>> begin EXTRACTED ENTRIES

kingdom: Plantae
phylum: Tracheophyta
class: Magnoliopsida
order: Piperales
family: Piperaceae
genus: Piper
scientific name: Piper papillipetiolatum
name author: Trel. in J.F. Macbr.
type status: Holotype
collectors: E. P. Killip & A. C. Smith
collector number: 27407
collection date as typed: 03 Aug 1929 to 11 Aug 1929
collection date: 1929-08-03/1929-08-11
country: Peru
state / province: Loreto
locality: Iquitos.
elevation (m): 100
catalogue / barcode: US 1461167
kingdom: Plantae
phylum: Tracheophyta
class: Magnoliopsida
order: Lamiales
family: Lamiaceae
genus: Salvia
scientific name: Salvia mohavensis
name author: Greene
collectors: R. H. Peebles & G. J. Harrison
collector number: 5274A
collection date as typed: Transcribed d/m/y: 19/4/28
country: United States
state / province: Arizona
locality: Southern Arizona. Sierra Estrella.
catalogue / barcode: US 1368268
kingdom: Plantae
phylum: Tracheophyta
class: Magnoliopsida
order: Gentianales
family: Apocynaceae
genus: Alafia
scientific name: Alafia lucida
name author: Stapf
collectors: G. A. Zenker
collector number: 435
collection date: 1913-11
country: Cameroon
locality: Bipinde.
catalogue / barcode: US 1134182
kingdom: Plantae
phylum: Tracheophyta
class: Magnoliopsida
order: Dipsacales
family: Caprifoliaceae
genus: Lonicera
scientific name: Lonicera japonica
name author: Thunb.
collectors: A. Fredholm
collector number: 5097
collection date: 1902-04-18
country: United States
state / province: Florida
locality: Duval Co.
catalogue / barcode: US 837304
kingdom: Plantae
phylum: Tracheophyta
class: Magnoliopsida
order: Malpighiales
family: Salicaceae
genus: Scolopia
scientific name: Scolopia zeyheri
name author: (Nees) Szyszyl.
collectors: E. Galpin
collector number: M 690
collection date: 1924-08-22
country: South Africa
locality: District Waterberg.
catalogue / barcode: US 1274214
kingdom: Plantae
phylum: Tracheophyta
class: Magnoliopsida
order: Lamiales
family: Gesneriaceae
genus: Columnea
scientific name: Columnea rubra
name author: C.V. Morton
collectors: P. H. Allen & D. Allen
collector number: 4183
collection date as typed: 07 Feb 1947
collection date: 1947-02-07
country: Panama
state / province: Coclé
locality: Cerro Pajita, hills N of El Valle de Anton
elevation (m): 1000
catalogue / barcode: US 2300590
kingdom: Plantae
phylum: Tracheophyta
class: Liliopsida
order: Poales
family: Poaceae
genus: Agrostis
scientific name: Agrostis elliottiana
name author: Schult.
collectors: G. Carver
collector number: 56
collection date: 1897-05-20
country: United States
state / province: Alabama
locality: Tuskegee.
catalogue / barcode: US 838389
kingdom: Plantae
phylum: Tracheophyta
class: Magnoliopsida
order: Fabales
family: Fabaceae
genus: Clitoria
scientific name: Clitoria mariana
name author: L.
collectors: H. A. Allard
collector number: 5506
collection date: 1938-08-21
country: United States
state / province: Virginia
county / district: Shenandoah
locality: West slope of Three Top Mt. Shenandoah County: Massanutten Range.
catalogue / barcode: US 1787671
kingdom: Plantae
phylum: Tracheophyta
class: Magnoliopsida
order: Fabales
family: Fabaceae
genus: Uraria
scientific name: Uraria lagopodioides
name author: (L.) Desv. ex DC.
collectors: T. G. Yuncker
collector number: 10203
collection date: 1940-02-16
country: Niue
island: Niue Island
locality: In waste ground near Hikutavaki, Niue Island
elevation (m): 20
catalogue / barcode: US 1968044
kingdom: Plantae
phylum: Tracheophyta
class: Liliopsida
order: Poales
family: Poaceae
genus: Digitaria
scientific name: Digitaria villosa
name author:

>> end EXTRACTED ENTRIES

Extract from the entries above the lines starting at the one that contains "genus: Scolopia" and ending at the one that contains "locality: In waste", with both included, and reproduce them verbatim.

genus: Scolopia
scientific name: Scolopia zeyheri
name author: (Nees) Szyszyl.
collectors: E. Galpin
collector number: M 690
collection date: 1924-08-22
country: South Africa
locality: District Waterberg.
catalogue / barcode: US 1274214
kingdom: Plantae
phylum: Tracheophyta
class: Magnoliopsida
order: Lamiales
family: Gesneriaceae
genus: Columnea
scientific name: Columnea rubra
name author: C.V. Morton
collectors: P. H. Allen & D. Allen
collector number: 4183
collection date as typed: 07 Feb 1947
collection date: 1947-02-07
country: Panama
state / province: Coclé
locality: Cerro Pajita, hills N of El Valle de Anton
elevation (m): 1000
catalogue / barcode: US 2300590
kingdom: Plantae
phylum: Tracheophyta
class: Liliopsida
order: Poales
family: Poaceae
genus: Agrostis
scientific name: Agrostis elliottiana
name author: Schult.
collectors: G. Carver
collector number: 56
collection date: 1897-05-20
country: United States
state / province: Alabama
locality: Tuskegee.
catalogue / barcode: US 838389
kingdom: Plantae
phylum: Tracheophyta
class: Magnoliopsida
order: Fabales
family: Fabaceae
genus: Clitoria
scientific name: Clitoria mariana
name author: L.
collectors: H. A. Allard
collector number: 5506
collection date: 1938-08-21
country: United States
state / province: Virginia
county / district: Shenandoah
locality: West slope of Three Top Mt. Shenandoah County: Massanutten Range.
catalogue / barcode: US 1787671
kingdom: Plantae
phylum: Tracheophyta
class: Magnoliopsida
order: Fabales
family: Fabaceae
genus: Uraria
scientific name: Uraria lagopodioides
name author: (L.) Desv. ex DC.
collectors: T. G. Yuncker
collector number: 10203
collection date: 1940-02-16
country: Niue
island: Niue Island
locality: In waste ground near Hikutavaki, Niue Island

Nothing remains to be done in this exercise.